From (6), we see that relative lifetime  $\varphi$  can be expressed using relative traffic  $\gamma$ . The advantage of using relative traffic to compare relative lifetime is that the rated write cycles  $\delta$  and the capacity of the device  $\varepsilon$  are taken out of the equation.

The flash lifetime in practice is smaller than the ideal flash lifetime due to a factor, called write amplification. Write amplification is referred to as the phenomenon that n bytes of write traffic from a file system will be translated into nm (m > 1) bytes of write traffic to flash. There are several factors [27] that contribute to write amplification. First, write amplification is caused by wear leveling, where cold/hot data swapping consumes extra write cycles. Second, garbage collection contributes to write amplification. In garbage collection, in order to reclaim invalid pages, the valid pages within the reclaiming blocks need to be relocated, which consumes extra write cycles. Write amplification varies for different FTL. Usually, simpler FTLs own larger write amplification while more complex FTLs have smaller write amplification. Many efforts have been made to minimize write amplification to extend flash lifetime. According to Soundararajan et al. [8], flash lifetime can be an order of magnitude worse than the optimum even for advanced FTLs, such as Intel X25-M MLC SSD.

Due to the write amplification, it is not straightforward to map between reduced write traffic and increased lifetime. However, decreasing the write traffic in half will at least double its lifetime because of reduced write amplification [8].

## 5.4 DiskSim 4.0 modifications

In doing our research, we made some modifications on DiskSim4.0. First, we added two trace formats: SRT 1.6 and SPC. In addition, we added a trace filter to control what types of requests will be fed into our simulator.

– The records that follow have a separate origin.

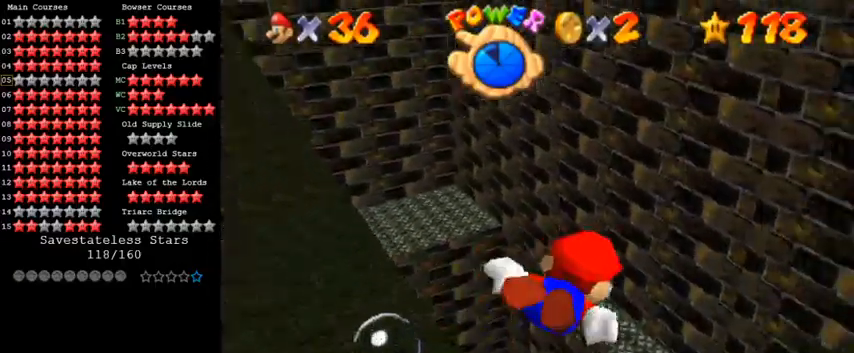
{"keys": ["left", "shift"], "events": [[233, "shift", "down"], [500, "up", "up"]]}
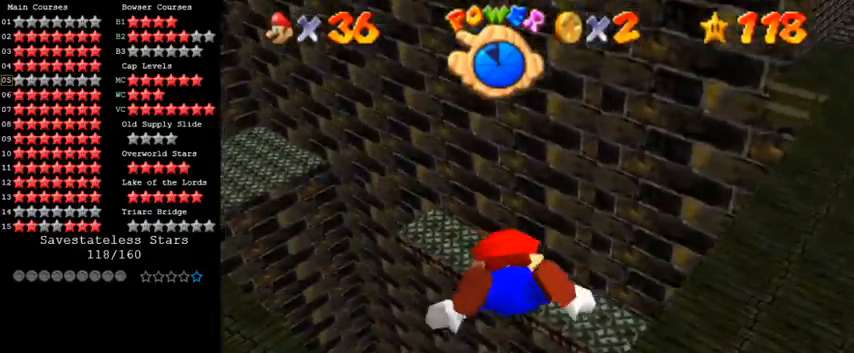
{"keys": ["shift", "up"], "events": [[67, "shift", "up"], [167, "up", "down"], [367, "shift", "down"], [467, "left", "up"]]}
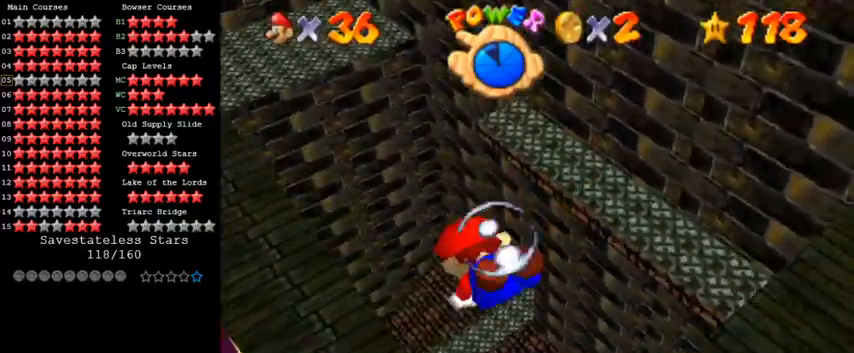
{"keys": ["left"], "events": [[133, "left", "down"], [200, "shift", "up"], [333, "up", "up"]]}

Next, we added secondary flash cache on top of the primary disk cache. Last, we fixed bugs with regard to the incompatibility issue of Type 3 Smart Controller for Microsoft SSD add-on.

#### 5.5 Validation

DiskSim 4.0 comes with a set of validation tests (runvalid), which are used to test the simulator. Runvalid uses a series of validation data to validate the simulator. The validation data were from a logic analyzer attached to the SCSI bus. Validation was achieved by comparing measured and simulated response time distributions. Our modified version of DiskSim 4.0 produces the same values as DiskSim 4.0 for all the validation tests.

## 6 TRAFFIC SAVINGS FOR FLASH AS A VICTIM DISK CACHE

In this Section, we focus our research on flash being as a victim disk cache, whose architecture was shown in Fig. 3. There are two levels of disk caches: primary DRAM disk cache and secondary flash disk cache. We concentrated on the relationship between the two levels of disk caches: when is the right time to update the flash disk cache?

## 6.1 Early Update vs. Lazy Update

Early update means the flash is updated as soon as the DRAM cache is updated. Lazy update is referred to as the policy that the flash is updated only when the data is evicted from DRAM cache. In other words, flash acts as a victim device of the DRAM cache. Traditionally, early update policy is employed. For examples, Bisson et al. [28] and Kgil et al. [29] [30] [31] use early update policy.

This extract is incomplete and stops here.